Pour l’analyste politique Louis Gitinywa, ces prises de position traduisent avant tout la volonté du pouvoir de limiter toute influence concurrente. Selon lui, le Front patriotique rwandais (FPR), parti au pouvoir, supporte difficilement l’émergence d’acteurs capables de mobiliser massivement la population. Une source gouvernementale, sous couvert d’anonymat, partage cette analyse. Le chef de l’État voit par ailleurs dans l’Église un héritage du passé colonial, qu’il critique ouvertement.

Une population majoritairement chrétienne

D’après le recensement de 2024, près de 93 % des Rwandais se déclarent chrétiens. Le génocide de 1994, au cours duquel des massacres ont également eu lieu dans des églises, a favorisé l’émergence de nouvelles communautés religieuses, aujourd’hui dans le viseur des autorités. De nombreux fidèles sont désormais contraints de parcourir de longues distances pour pratiquer leur foi. À Kigali, un responsable religieux, préférant garder l’anonymat, redoute un avenir sombre pour les organisations confessionnelles.

### QUESTIONS
1. Veuillez relever toutes les sources sur lesquelles l'extrait sur les Églises au Rwanda s'appuie pour ses informations ou ses analyses.
2. Prolongez l'extrait sur les Églises au Rwanda en reprenant juste après sa dernière phrase.

### ENTRÉES FOURNIES
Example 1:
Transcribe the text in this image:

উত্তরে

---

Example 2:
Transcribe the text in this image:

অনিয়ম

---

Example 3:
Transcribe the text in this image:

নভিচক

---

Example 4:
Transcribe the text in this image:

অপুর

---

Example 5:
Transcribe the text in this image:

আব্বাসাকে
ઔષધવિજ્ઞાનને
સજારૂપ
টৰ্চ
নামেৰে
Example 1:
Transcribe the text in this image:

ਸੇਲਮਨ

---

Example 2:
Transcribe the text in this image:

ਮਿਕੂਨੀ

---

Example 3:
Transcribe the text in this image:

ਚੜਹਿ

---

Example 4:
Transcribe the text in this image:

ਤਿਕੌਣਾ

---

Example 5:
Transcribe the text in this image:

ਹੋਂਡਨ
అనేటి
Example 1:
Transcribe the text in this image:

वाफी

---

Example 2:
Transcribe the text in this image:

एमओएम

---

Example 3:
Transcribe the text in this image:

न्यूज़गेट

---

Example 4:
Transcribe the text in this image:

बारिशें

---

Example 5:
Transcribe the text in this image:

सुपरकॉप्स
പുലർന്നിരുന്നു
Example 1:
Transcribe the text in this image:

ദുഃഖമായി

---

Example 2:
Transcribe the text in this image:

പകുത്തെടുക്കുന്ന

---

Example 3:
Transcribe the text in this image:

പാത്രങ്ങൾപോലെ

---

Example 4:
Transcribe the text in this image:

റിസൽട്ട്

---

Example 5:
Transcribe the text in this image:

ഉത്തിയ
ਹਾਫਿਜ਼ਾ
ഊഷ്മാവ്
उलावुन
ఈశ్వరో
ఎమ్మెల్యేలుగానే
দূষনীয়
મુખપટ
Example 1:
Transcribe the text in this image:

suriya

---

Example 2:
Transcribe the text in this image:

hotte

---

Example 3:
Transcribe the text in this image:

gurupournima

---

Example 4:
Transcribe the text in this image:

### VOS RÉPONSES
1.
- L'analyste politique Louis Gitinywa
- Une source gouvernementale, sous couvert d'anonymat
- Le recensement de 2024
- Un responsable religieux à Kigali, qui préfère garder l'anonymat

2.
Lire : Niger : plusieurs centaines d’ONG locales et étrangères suspendues en une semaine

Des exigences jugées difficiles à respecter

La réglementation impose aux églises la présentation de plans d’action annuels alignés sur les « valeurs nationales » et l’obligation de faire transiter les dons par des comptes officiels. Les pasteurs doivent également justifier d’un diplôme en théologie. Depuis mars 2025, une nouvelle condition est venue s’ajouter : fournir au moins 1 000 signatures de fidèles, une exigence que certains jugent irréalisable pour les petites communautés. Le pasteur Sam Rugira, dont deux églises ont été fermées en 2024, dénonce une pression excessive.